WHAT THE TASK REQUIRES: Can you turn the paragraph beginning "These changes would mostly be regarded" in the rugby league piece below into a short list that keeps its main facts?

Rugby league’s origin story as a sport in Australia has long been mythologised as a bunch of amateur sportsmen playing in front of local crowds in the suburban streets of Sydney and Brisbane.
For many decades the players themselves worked among the rest of the community during the week and would don their beloved jerseys only after their bosses let them out. Maybe they got a few bob for playing the game but for most players it was simply a matter of pride, and that working-class attitude and community connection was what ingratiated the sport to its fans and why it quickly overtook union in popularity.
The culture around rugby league has changed dramatically since this foundation was built in the early 20th century. In the 1950s the Dragons pioneered a new level of player professionalism that was begrudgingly (after the famous 11 premierships in a row) copied by the rest of the league, and a little bit of that amateur feeling was lost.
Then in the 1990s the next major shift occurred when squabbles over money and television rights threatened to tear the game in half. The scars from this fight are still visible to this day but at least now the players are paid more fairly for their role in creating the bountiful riches for the television companies broadcasting the game.
These changes would mostly be regarded as positive by both the fans and the media. The increased professionalism and training regimes have led to explosive athleticism that makes the NRL one of the best sports to watch in the world. The addition of good salaries for the players has given them a fair piece of the pie that their stunts and exploits on the field create for broadcasters.
So why, with all these great improvements bringing us into the 21st century as a sport, does the NRL constantly make the most bizarre and amateur level administrative decisions when it comes to who it lets play and manage the sport?
There is no one player or figure that is bigger than the sport and yet the way the NRL registers contracts of convicted cheats, sex offenders and violent criminals might make you think otherwise.
Russell Packer stomped on a defenceless man’s head and was quickly welcomed back into the game after a short prison sentence. Matt Lodge harassed and attacked innocent tourists and bystanders yet was registered as a player almost immediately upon release and was even being talked about as a potential captain for the Broncos. Zane Tetevano bashed his girlfriend on multiple occasions and yet was given a new lease of life at the Roosters, where he won multiple premierships.
Playing in the NRL is not a right, it is an opportunity that should be fiercely guarded. Everyone deserves a second chance, yes, but that does not mean they should get that chance through the NRL.

DATA FOR REVIEW:
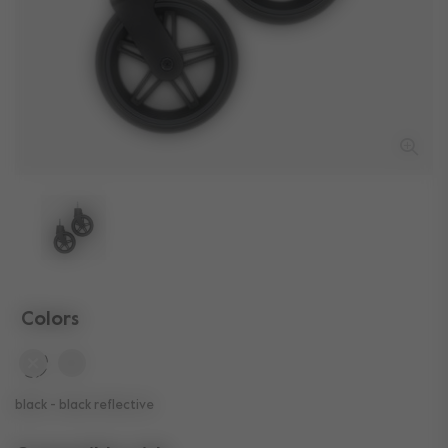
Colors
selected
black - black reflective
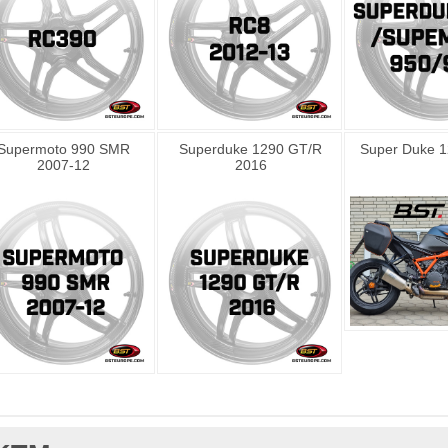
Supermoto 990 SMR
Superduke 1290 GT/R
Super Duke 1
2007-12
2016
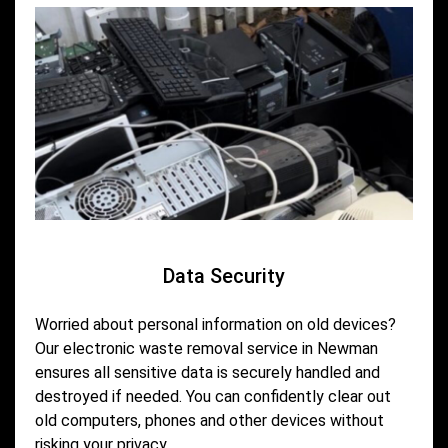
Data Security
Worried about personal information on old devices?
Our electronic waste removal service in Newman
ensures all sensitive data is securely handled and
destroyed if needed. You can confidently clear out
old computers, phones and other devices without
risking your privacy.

RESPONSE AREA:
- Fans and the media mostly regard these changes as positive.
- Increased professionalism and training regimes have produced explosive athleticism, making the NRL one of the best sports to watch in the world.
- Good salaries give players a fair share of what their on-field exploits create for broadcasters.